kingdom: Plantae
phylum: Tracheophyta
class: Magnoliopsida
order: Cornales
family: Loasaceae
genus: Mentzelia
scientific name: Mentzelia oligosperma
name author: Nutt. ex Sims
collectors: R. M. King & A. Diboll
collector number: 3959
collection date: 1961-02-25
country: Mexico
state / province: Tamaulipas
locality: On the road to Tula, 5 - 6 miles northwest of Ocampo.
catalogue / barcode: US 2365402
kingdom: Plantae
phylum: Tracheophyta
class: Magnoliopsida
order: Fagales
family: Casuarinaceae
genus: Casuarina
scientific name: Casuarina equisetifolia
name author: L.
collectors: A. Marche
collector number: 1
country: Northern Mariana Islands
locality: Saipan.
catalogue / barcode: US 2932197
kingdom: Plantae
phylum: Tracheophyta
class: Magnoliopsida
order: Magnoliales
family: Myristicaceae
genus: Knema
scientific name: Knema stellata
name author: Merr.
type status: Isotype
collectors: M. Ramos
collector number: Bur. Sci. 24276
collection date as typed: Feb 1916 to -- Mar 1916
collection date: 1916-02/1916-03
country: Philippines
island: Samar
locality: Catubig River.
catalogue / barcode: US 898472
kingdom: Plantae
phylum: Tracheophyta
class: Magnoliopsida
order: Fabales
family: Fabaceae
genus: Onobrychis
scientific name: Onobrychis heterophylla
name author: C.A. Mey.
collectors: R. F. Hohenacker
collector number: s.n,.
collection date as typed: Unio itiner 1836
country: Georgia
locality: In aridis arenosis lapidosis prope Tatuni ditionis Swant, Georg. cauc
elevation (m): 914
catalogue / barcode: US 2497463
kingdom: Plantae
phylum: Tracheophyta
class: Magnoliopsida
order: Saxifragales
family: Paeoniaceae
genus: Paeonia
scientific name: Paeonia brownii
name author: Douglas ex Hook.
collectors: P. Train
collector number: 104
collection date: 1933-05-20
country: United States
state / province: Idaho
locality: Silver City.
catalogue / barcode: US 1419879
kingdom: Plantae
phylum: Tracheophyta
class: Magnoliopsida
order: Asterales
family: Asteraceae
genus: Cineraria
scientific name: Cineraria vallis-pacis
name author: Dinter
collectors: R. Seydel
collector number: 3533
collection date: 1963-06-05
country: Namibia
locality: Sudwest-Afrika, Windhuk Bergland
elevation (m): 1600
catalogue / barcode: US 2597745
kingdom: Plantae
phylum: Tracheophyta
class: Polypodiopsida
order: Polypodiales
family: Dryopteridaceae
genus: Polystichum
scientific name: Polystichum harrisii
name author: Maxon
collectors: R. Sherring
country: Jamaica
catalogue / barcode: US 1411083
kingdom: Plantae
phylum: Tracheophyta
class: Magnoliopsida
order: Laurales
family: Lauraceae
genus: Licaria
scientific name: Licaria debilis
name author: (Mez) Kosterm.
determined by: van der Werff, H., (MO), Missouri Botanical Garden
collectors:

*Kurzaufgabe*
Schreibe alles vom Anfang der Einträge bis hinunter zur Zeile mit „scientific name: Cineraria vallis-pacis“ neu und ersetze dabei „locality“ durch „site“. Der Rest bleibt unverändert.

*Richtige Antwort*
kingdom: Plantae
phylum: Tracheophyta
class: Magnoliopsida
order: Cornales
family: Loasaceae
genus: Mentzelia
scientific name: Mentzelia oligosperma
name author: Nutt. ex Sims
collectors: R. M. King & A. Diboll
collector number: 3959
collection date: 1961-02-25
country: Mexico
state / province: Tamaulipas
site: On the road to Tula, 5 - 6 miles northwest of Ocampo.
catalogue / barcode: US 2365402
kingdom: Plantae
phylum: Tracheophyta
class: Magnoliopsida
order: Fagales
family: Casuarinaceae
genus: Casuarina
scientific name: Casuarina equisetifolia
name author: L.
collectors: A. Marche
collector number: 1
country: Northern Mariana Islands
site: Saipan.
catalogue / barcode: US 2932197
kingdom: Plantae
phylum: Tracheophyta
class: Magnoliopsida
order: Magnoliales
family: Myristicaceae
genus: Knema
scientific name: Knema stellata
name author: Merr.
type status: Isotype
collectors: M. Ramos
collector number: Bur. Sci. 24276
collection date as typed: Feb 1916 to -- Mar 1916
collection date: 1916-02/1916-03
country: Philippines
island: Samar
site: Catubig River.
catalogue / barcode: US 898472
kingdom: Plantae
phylum: Tracheophyta
class: Magnoliopsida
order: Fabales
family: Fabaceae
genus: Onobrychis
scientific name: Onobrychis heterophylla
name author: C.A. Mey.
collectors: R. F. Hohenacker
collector number: s.n,.
collection date as typed: Unio itiner 1836
country: Georgia
site: In aridis arenosis lapidosis prope Tatuni ditionis Swant, Georg. cauc
elevation (m): 914
catalogue / barcode: US 2497463
kingdom: Plantae
phylum: Tracheophyta
class: Magnoliopsida
order: Saxifragales
family: Paeoniaceae
genus: Paeonia
scientific name: Paeonia brownii
name author: Douglas ex Hook.
collectors: P. Train
collector number: 104
collection date: 1933-05-20
country: United States
state / province: Idaho
site: Silver City.
catalogue / barcode: US 1419879
kingdom: Plantae
phylum: Tracheophyta
class: Magnoliopsida
order: Asterales
family: Asteraceae
genus: Cineraria
scientific name: Cineraria vallis-pacis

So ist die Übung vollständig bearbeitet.